Bergman-Calabi diastasis and K\"ahler metric of constant holomorphic sectional curvature

TL;DR

This paper characterizes when a bounded domain in complex space with a constant holomorphic sectional curvature Bergman metric is biholomorphic to a ball, linking geometric properties with the Bergman-Calabi diastasis and providing explicit formulas.

Contribution

It establishes the equivalence between biholomorphism to a ball and properties of the Bergman-Calabi diastasis, extending Lu's theorem to incomplete cases and connecting with the Bergman representative coordinate.

Findings

Biholomorphic to a ball iff the Bergman-Calabi diastasis is exhaustive or hyperconvex.

Explicit formulas for the Bergman-Calabi diastasis involving the Bergman representative coordinate.

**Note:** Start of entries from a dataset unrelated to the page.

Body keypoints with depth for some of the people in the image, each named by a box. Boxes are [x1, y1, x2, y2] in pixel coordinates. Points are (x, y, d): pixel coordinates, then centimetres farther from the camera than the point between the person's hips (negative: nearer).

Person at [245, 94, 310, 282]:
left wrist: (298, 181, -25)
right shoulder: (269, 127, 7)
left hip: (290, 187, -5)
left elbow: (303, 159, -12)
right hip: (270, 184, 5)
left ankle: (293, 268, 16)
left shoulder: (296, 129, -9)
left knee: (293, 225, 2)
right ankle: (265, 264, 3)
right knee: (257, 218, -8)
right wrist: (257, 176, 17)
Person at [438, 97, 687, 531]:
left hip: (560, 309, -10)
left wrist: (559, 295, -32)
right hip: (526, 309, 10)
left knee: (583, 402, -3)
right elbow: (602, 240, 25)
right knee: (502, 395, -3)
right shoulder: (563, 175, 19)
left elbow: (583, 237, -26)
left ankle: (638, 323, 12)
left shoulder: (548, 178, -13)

Domains with constant holomorphic sectional curvature Bergman metric are Lu Qi-Keng.

Abstract

We prove that for a bounded domain in $\mathbb C^n$ with the Bergman metric of constant holomorphic sectional curvature being biholomorphic to a ball is equivalent to the hyperconvexity or the exhaustiveness of the Bergman-Calabi diastasis. By finding its connection with the Bergman representative coordinate, we give explicit formulas of the Bergman-Calabi diastasis and show that it has bounded gradient. In particular, we prove that any bounded domain whose Bergman metric has constant holomorphic sectional curvature is Lu Qi-Keng. We also extend a theorem of Lu towards the incomplete situation and characterize pseudoconvex domains that are biholomorphic to a ball possibly less a relatively closed pluripolar set.